Challenges with Data Quality Tools 

Data quality changes with what is fed into the system. Sometimes there are a few of the below-mentioned difficulties faced while using data quality tools:

Duplicated data: Data deduplication tools are a must before passing over the data to the next steps. Since large amounts of data are generated through various disparate sources, it is often flawed, or some entries are duplicated. However, deduplication tools can identify the same data points and assign them for deduplication. 

Lack of complete information: Manual entries can cause incomplete information or not having information for every dataset. This could cause data quality tools to underperform.

Heterogenous formats: Inconsistent data formats are always a common pain point for data analysts. While working with data outsourcing services providers, it is recommended to specify preferred formats.

How to Buy Data Quality Tools?

Requirements Gathering (RFI/RFP) for Data Quality Software

Depending upon the industry, there are a variety of data quality dimensions that must be kept in mind before the purchase of the software. Data management strategy is expected to address data governance requirements. Along with it, there are other requirements like data retention and archiving. An RFI or RFP from vendors helps to optimize the evaluation process. 

Compare Data Quality Products

Create a long list

To begin with, organizations should make a list of data quality software vendors providing features like data profiling, data preparation, deduplication, and other relevant features depending on the results they are looking to achieve.

Create a short list

On the basis of the fulfillment of primary requirements, the next step covers shortlisting the vendors by asking a few questions like:

  • Do they provide automation in their software?
  • How do the products/tools maintain performance and scale?
  • What are their support timings and escalation procedures?

Conduct demos

Demos are an efficient way of verifying which vendor fits the bill. It gives the organization an in-depth understanding of the software. Organizations can also get answers to how well-stacked the vendor is. Usually, demos for data quality software would include the presentation of various tools and capabilities of the software such as data standardization feature, metadata management, and data quality management to name a few.

Selection of Data Quality Tools

Choose a selection team

The team involved in making this decision must include relevant decision makers. A chief marketing officer, who often needs clean data to nurture leads from their team, can test the tools during the demo. The next member to be kept in the loop is the sales lead.

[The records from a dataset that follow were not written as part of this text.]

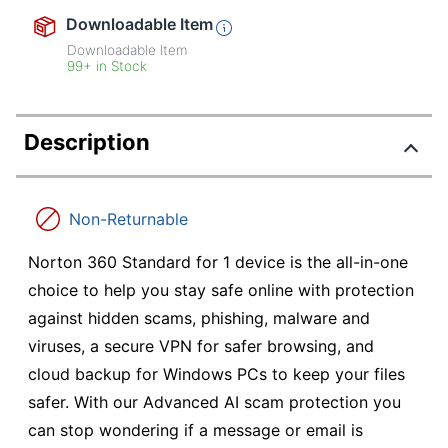
Downloadable Item
Downloadable Item
99+ in Stock
Description
Non-Returnable
Norton 360 Standard for 1 device is the all-in-one
choice to help you stay safe online with protection
against hidden scams, phishing, malware and
viruses, a secure VPN for safer browsing, and
cloud backup for Windows PCs to keep your files
safer. With our Advanced AI scam protection you
can stop wondering if a message or email is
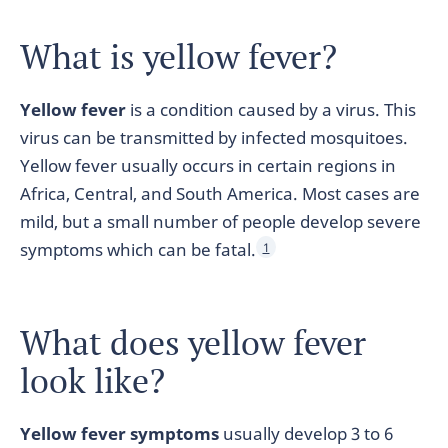
What is yellow fever?
Yellow fever
is a condition caused by a virus. This
virus can be transmitted by infected mosquitoes.
Yellow fever usually occurs in certain regions in
Africa, Central, and South America. Most cases are
mild, but a small number of people develop severe
symptoms which can be fatal.
1
What does yellow fever
look like?
Yellow fever symptoms
usually develop 3 to 6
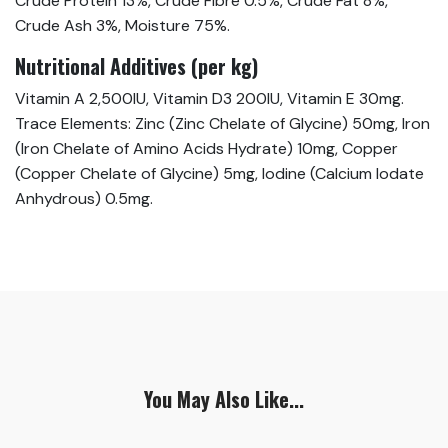
Crude Protein 13%, Crude Fibre 0.5%, Crude Fat 8%,
Crude Ash 3%, Moisture 75%.
Nutritional Additives (per kg)
Vitamin A 2,500IU, Vitamin D3 200IU, Vitamin E 30mg.
Trace Elements: Zinc (Zinc Chelate of Glycine) 50mg, Iron
(Iron Chelate of Amino Acids Hydrate) 10mg, Copper
(Copper Chelate of Glycine) 5mg, Iodine (Calcium Iodate
Anhydrous) 0.5mg.
You May Also Like...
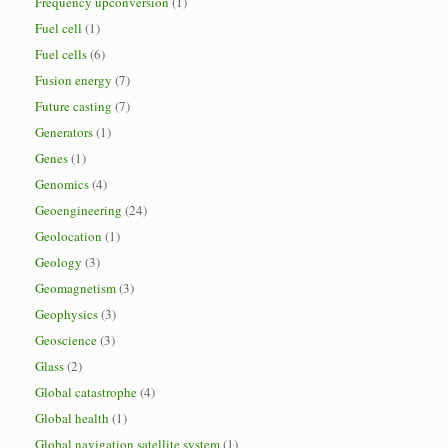
Frequency upconversion
(1)
Fuel cell
(1)
Fuel cells
(6)
Fusion energy
(7)
Future casting
(7)
Generators
(1)
Genes
(1)
Genomics
(4)
Geoengineering
(24)
Geolocation
(1)
Geology
(3)
Geomagnetism
(3)
Geophysics
(3)
Geoscience
(3)
Glass
(2)
Global catastrophe
(4)
Global health
(1)
Global navigation satellite system
(1)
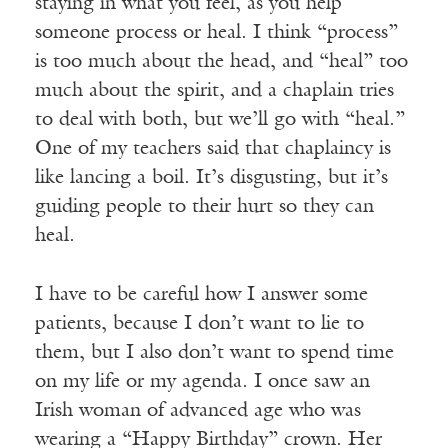
staying in what you feel, as you help
someone process or heal. I think “process”
is too much about the head, and “heal” too
much about the spirit, and a chaplain tries
to deal with both, but we’ll go with “heal.”
One of my teachers said that chaplaincy is
like lancing a boil. It’s disgusting, but it’s
guiding people to their hurt so they can
heal.
I have to be careful how I answer some
patients, because I don’t want to lie to
them, but I also don’t want to spend time
on my life or my agenda. I once saw an
Irish woman of advanced age who was
wearing a “Happy Birthday” crown. Her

Data quality is equally important for the sales workforce as they want to focus more on revenue generation than just updating the data in the CRM. Data analysts are also involved since they are the ones who use these tools for data quality assessments. Along with it, data quality analysts are included in the team because they use the software to examine the data for quality requirements depending on different departments and share this processed data with them.

Negotiation

Because data quality is of utmost importance, it is advisable to choose the right tools for assessment. Tools that work in real time and that can be used easily by business users are something organizations want to have. It is advisable to look at the pricing of the software, if there are any additional costs, and also if the vendor offers any discount. Many data quality tools are available in both cloud and on-premises structures. It is better to have tools in the cloud as manual data quality monitoring for enterprise data could be difficult for one person or even a team.

Final decision

The decision to buy data quality software has to be taken by the teams involved throughout the buying process. Sales, marketing, and data analyst teams can benefit from buying the right data quality software.